US and Chinese officials agreed to seek an extension of their 90-day tariff truce yesterday, following two days of talks in Stockholm aimed at defusing an escalating trade war between the world’s two biggest economies that threatens global growth.
No major breakthroughs were announced, and US officials said it was up to President Donald Trump to decide whether to extend a trade truce that expires on August 12 or potentially let tariffs shoot back up to triple-digit figures.
After months of threatening high tariffs on trading partners, Trump has secured trade deals with the European Union, Japan, and others, but China’s powerhouse economy and grip on global rare earth flows make these talks particularly complex.
Both sides in May walked back from imposing triple-digit tariffs on each other in what would have amounted to a bilateral trade embargo. But global supply chains and financial markets could face renewed turmoil without an agreement.
Trump will have the final say on whether to prolong a truce, US Treasury Secretary Scott Bessent told reporters.

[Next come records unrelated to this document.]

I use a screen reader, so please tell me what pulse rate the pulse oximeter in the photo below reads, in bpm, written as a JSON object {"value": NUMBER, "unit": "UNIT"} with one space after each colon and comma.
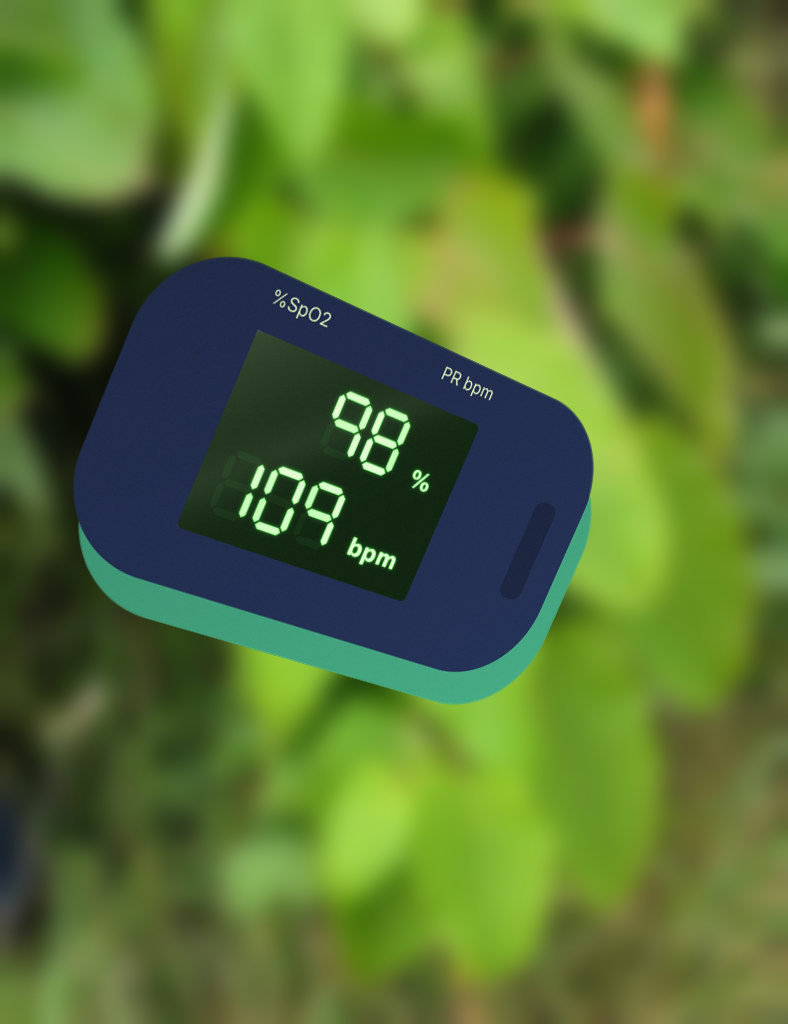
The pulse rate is {"value": 109, "unit": "bpm"}
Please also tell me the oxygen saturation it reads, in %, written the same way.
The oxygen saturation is {"value": 98, "unit": "%"}
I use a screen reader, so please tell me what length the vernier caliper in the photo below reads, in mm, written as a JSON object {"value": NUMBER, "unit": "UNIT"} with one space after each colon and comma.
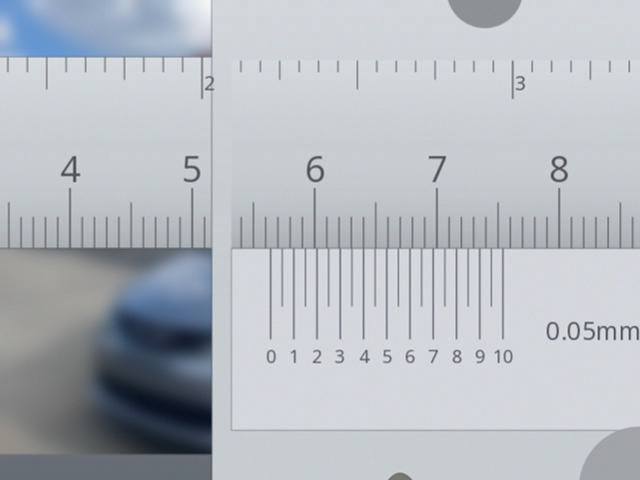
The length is {"value": 56.4, "unit": "mm"}
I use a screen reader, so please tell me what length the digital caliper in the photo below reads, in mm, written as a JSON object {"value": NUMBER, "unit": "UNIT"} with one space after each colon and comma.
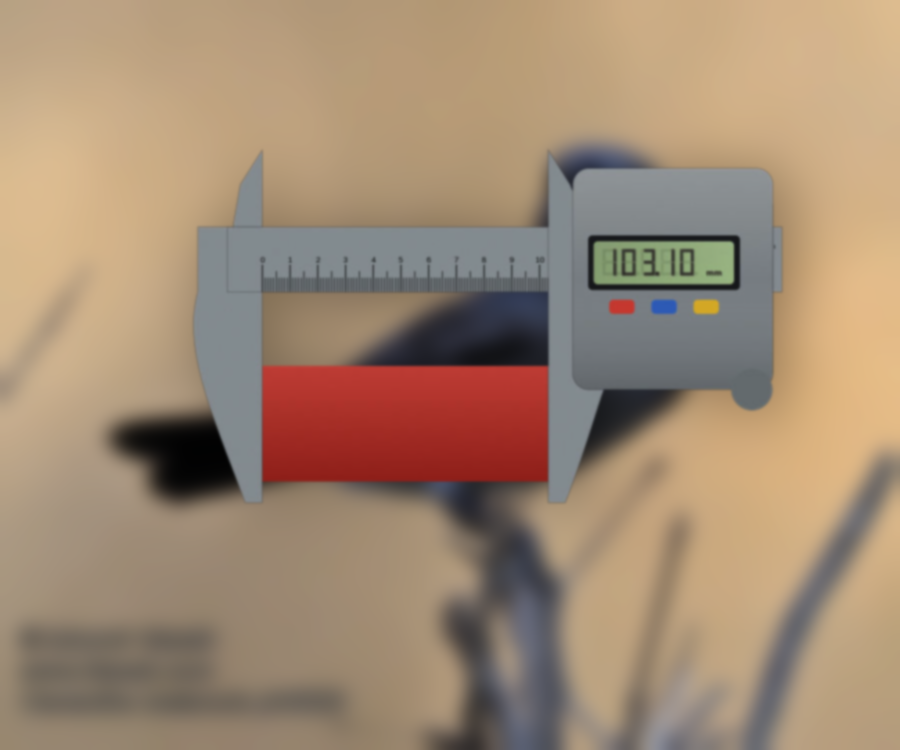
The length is {"value": 103.10, "unit": "mm"}
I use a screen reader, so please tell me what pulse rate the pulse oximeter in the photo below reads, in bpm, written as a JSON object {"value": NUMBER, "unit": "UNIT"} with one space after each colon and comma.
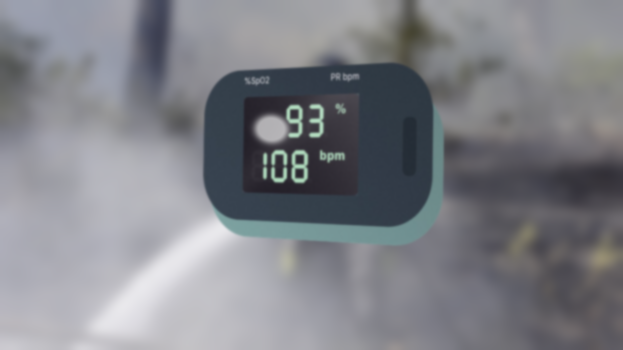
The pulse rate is {"value": 108, "unit": "bpm"}
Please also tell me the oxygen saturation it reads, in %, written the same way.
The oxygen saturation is {"value": 93, "unit": "%"}
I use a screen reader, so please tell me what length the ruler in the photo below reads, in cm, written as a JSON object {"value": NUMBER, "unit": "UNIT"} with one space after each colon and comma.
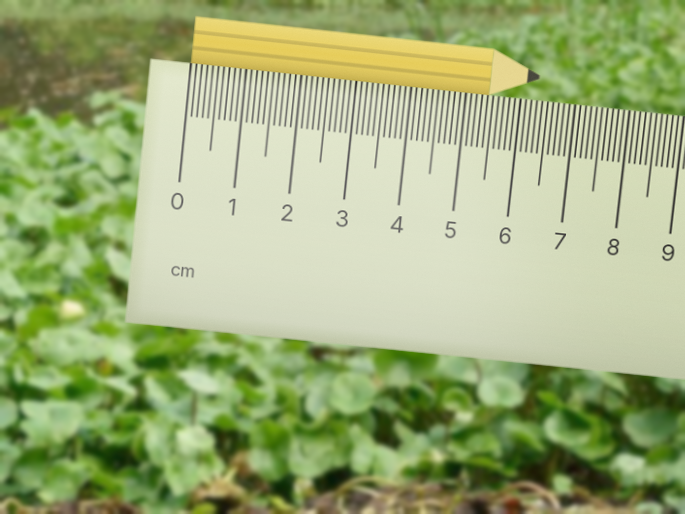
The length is {"value": 6.3, "unit": "cm"}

Another 90-day extension is one option, US Trade Representative Jamieson Greer added.
“We’ll report back to him the process we had here. We had constructive meetings for sure, to go back with the positive report. But the extension of the pause, he’ll decide,” Greer said after talks at Rosenbad, the Swedish prime minister’s office in central Stockholm.
Bessent said there would likely be another meeting between US and Chinese officials in about 90 days, and the agreements on the flow of Chinese rare earths were becoming more refined after previous talks in Geneva and London.